Ci sono serate di musica che riempiono l’anima, non per tifo cieco ma per ciò che un artista quasi assente dalla scena italiana, non più prolifico da tempo sul piano discografico, riesce ancora a insegnare, nell’espressione della sua arte. Stevie Wonder, (colpevolmente) snobbato dai media nazionali ma non dimenticato dal pubblico (un pienone di 9.600 persone intonate, leggere, di ogni età) è stato il gioiello l’altra sera in Piazza Napoleone del Summer Festival di Lucca, la rassegna estiva che più ha brillato quest’estate come qualità e quantità di star.

Da noi sarebbe un improbabile Stefanuccio Meraviglia, e di meraviglie è ancora capace quest’uomo di 64 anni, prima di tutto nella vocalità, cristallina, trasparente, con note altissime e senza nessuna fatica; sembra un miracolo la sua leggerezza, come il fatto che, non vedente, arrivi sul palco non accompagnato, con la tastiera a tracolla e le leggendarie treccioline intrecciate con pazienza che gli coprono ormai soltanto la nuca, sotto una bella pelata lucida. Il segreto di questo concerto è che egli si muove liberamente e quasi a ogni titolo fra i vari strumenti che suona, dal pianoforte alla tastiera, dall’armonica a bocca all’harpejji, un tastierone inventato qualche anni fa e che sembra una gigantesca steel guitar. Reinventa ogni volta il mood delle canzoni conosciute e della serata, dal funky al jazz all’afro alla melodia, con l’aiuto di una potentissima band di 14 elementi: è davvero la proiezione contemporanea di un repertorio classico, di quelli che rimarranno per chi saprà usarli. E poi, interagisce molto con il pubblico, ma non con svenevoli frasi tipo «vi amo tutti» o «su le mani» che fanno venire il latte alle ginocchia: no, lui porge un suggerimento musicale, che il pubblico coglie all’istante.

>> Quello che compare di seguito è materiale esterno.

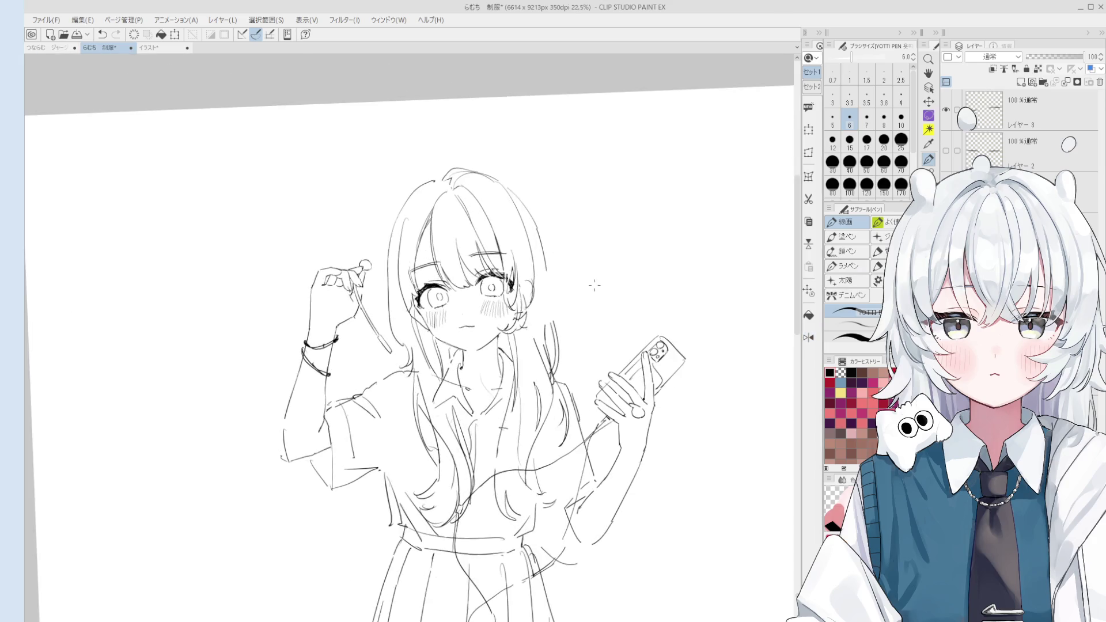
{"action": "key", "text": "ctrl+z"}
Retry the hair strand right of the face several times until it sits cleanly.
{"action": "mouse_move", "coordinate": [521, 207]}
{"action": "left_mouse_down"}
{"action": "mouse_move", "coordinate": [536, 285]}
{"action": "mouse_move", "coordinate": [535, 265]}
{"action": "left_mouse_up"}
{"action": "key", "text": "ctrl+z"}
{"action": "key", "text": "ctrl+z"}
{"action": "left_click_drag", "start_coordinate": [524, 213], "coordinate": [532, 282]}
{"action": "key", "text": "ctrl+z"}
{"action": "scroll", "coordinate": [516, 244], "scroll_direction": "down", "scroll_amount": 3}
{"action": "scroll", "coordinate": [517, 243], "scroll_direction": "up", "scroll_amount": 4}
{"action": "left_click_drag", "start_coordinate": [516, 243], "coordinate": [523, 246]}
{"action": "left_click_drag", "start_coordinate": [521, 207], "coordinate": [533, 285]}
{"action": "key", "text": "ctrl+z"}
{"action": "left_click_drag", "start_coordinate": [525, 216], "coordinate": [530, 295]}
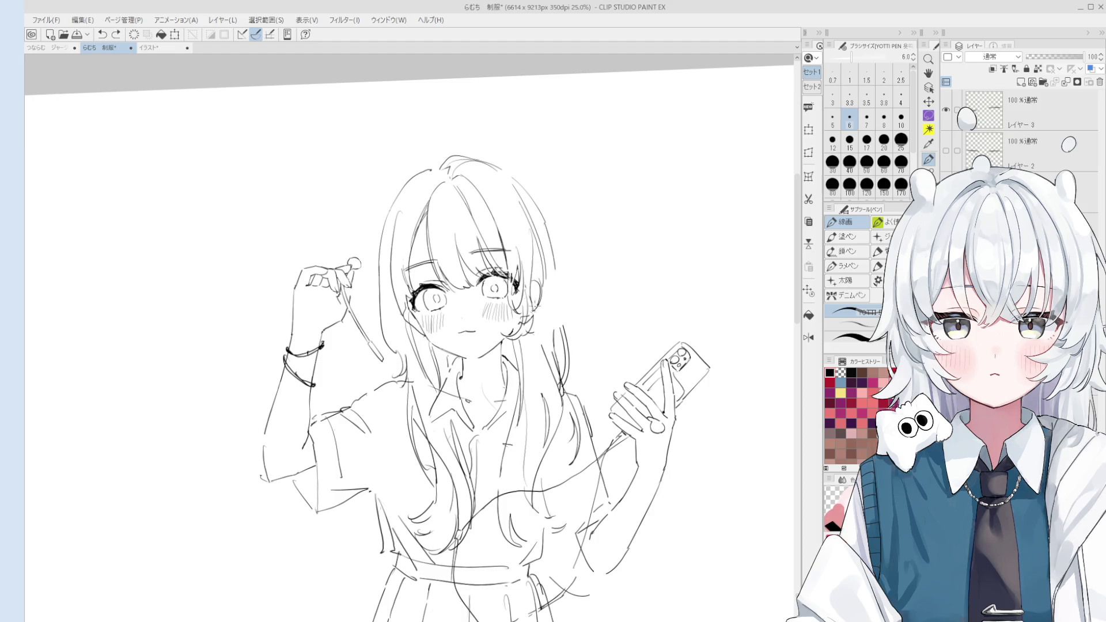
Add short hair strokes beside the right eye, undoing stray attempts.
{"action": "key", "text": "e"}
{"action": "key", "text": "p"}
{"action": "left_click_drag", "start_coordinate": [541, 266], "coordinate": [537, 326]}
{"action": "key", "text": "ctrl+z"}
{"action": "key", "text": "ctrl+z"}
{"action": "key", "text": "ctrl+z"}
{"action": "key", "text": "ctrl+z"}
{"action": "key", "text": "ctrl+z"}
{"action": "key", "text": "ctrl+z"}
{"action": "scroll", "coordinate": [542, 321], "scroll_direction": "up", "scroll_amount": 1}
{"action": "key", "text": "space"}
{"action": "scroll", "coordinate": [545, 331], "scroll_direction": "up", "scroll_amount": 1}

Così per esempio, dopo aver scaldato gli animi con «How Sweet it is to be loved by You» di Marvin Gaye, e aver fatto salire l’adrenalina con il funky di «Higher Ground», si butta in pezzi inaspettati, muove dalle proprie melodie per innestare brani non suoi, come l’antica «Tequila» appunto all’harpejji, che sfora in «Day Tripper» dei Beatles. C’è un divertito sconcerto del pubblico, che balla e non si sottrae ai cori, finendo per cantare poi anche «Volare». Non è mai una buffonata, il rigore del profilo generale governa ogni divertita stravaganza, c’è chi urla per «Overjoyed» e «Ribbon in the Sky», finché fra «Ebony and Ivory» di Jackson/McCartney e «Apartheid is wrong» Wonder esprime tutta la sua amarezza per le guerre di religione e di etnie e l’assassinio di 290 persone in Ucraina.

E’ la rottura del cerimoniale dei concerti, una visione aperta dalla sapienza musicale, dove trova posto anche il ballo scatenato di due sposi invitati dalla platea al palco senza che la musica venga scalzata dallo scranno, con apoteosi per «I just called to say I love you» e il finale di «Superstition». Una grande lezione di musica popolare di grande, divertita qualità.